Duterte wages war against Isis-inspired fighters as thousands flee violence

Philippines President Rodrigo Duterte has flagged the declaration of martial law across the nation as the threat of militant Islamic insurgents grows in the Catholic-majority country.

The siege started Tuesday after government troops attempted to raid a hideout of a top militant. However he said the bodies of only two militants had been recovered and the other reported deaths could not be independently verified.

Archbishop Socrates Villegas, president of the Catholic Bishops Conference of the Philippines, said fighters had forced their way into the Marawi Cathedral and seized a priest, 10 worshippers and three church workers.

Duterte, however, clarified that the punishments in Martial Law is "not for the law-abiding citizens but for those who defy".

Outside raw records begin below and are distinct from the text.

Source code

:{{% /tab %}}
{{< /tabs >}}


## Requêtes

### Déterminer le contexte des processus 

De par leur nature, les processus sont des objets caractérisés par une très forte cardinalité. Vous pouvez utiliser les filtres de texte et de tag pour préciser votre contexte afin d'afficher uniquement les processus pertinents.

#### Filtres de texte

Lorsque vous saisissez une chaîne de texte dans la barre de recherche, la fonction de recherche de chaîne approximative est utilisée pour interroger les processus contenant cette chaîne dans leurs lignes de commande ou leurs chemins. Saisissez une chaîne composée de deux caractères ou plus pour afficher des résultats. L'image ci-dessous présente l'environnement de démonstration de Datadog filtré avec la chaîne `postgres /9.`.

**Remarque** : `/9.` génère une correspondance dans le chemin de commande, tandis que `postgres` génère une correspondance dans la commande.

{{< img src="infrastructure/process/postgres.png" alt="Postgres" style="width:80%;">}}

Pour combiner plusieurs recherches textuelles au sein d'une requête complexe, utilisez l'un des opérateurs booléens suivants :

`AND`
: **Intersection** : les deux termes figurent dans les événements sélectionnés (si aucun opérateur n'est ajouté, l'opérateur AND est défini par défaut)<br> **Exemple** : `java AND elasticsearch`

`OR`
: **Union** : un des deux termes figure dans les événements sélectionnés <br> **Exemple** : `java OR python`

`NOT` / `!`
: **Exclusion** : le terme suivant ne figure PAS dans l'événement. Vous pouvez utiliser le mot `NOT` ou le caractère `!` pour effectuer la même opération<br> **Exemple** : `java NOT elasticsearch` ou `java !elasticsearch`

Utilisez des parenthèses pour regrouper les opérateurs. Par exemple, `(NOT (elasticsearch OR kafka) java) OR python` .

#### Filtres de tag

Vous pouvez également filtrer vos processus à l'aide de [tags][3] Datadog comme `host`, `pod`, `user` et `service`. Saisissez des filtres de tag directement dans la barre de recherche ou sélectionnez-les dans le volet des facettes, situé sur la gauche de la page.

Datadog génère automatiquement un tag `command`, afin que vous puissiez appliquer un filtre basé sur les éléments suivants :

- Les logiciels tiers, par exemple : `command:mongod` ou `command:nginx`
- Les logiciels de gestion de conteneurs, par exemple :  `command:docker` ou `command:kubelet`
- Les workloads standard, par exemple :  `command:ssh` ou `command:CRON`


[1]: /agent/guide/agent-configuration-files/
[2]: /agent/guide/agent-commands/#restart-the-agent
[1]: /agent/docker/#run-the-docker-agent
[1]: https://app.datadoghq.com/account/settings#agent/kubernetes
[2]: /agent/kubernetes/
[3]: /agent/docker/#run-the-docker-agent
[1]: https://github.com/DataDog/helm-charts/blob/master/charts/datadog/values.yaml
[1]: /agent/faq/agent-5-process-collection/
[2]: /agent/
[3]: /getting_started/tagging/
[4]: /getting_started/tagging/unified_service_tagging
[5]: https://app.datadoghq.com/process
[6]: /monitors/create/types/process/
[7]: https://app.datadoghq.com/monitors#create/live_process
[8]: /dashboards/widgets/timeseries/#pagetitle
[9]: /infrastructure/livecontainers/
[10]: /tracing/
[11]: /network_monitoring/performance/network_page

'I was asked what would be my response to terrorism and I said I would be harsh and harsh in enforcing the law, ' Duterte told reporters upon arrival in Manila.

Lt Col Herrera said two civilians were killed inside a hospital that the gunmen were occupying on Tuesday, and that the military was investigating reports of nine people being murdered at a checkpoint set up by the militants.

Most of Marawi's 200,000 residents had fled the city, which is about 800 kilometres (500 miles) south of Manila, but Herrera said those who remained had been warned to get out of the areas where there was bombing and fighting.

"On the other hand, the persisting violence in Mindanao hasn't been soft, and so particularly strong-willed people such as the president often think of something forceful like martial law".

Philippine President Rodrigo Duterte walks past honor guards as he arrives at Manila worldwide airport in Manila on May 24, 2017, after returning from a visit to Russian Federation.

The military said it was hunting Isnilon Hapilon, an Abu Sayyaf leader who has been named the Philippine head of IS.

The extremist leader of the infamous Abu Sayyaf gang is regarded by the USA as one of the world's most unsafe terrorists due to his penchant for kidnapping and beheading westerners.

Critics fear it will give security forces cover to carry out human rights abuses, citing the experience under dictator Ferdinand Marcos a generation ago.

The objective of Tuesday's raid was to capture Isnilon Hapilon, a leader of the Abu Sayyaf group which is notorious for piracy and for kidnapping and beheading Westerners.

The main Muslim rebel groups are involved in peace talks with the government.

But martial law is a sensitive issue for many in the Philippines, where former President Ferdinand Marcos used it to detain and torture opponents for almost 20 years.

"The whole of Marawi city is blacked out, there is no light, and there are Maute snipers all around", Defense Secretary Delfin Lorenzana said late Tuesday in Moscow, where he was accompanying Duterte on an official trip.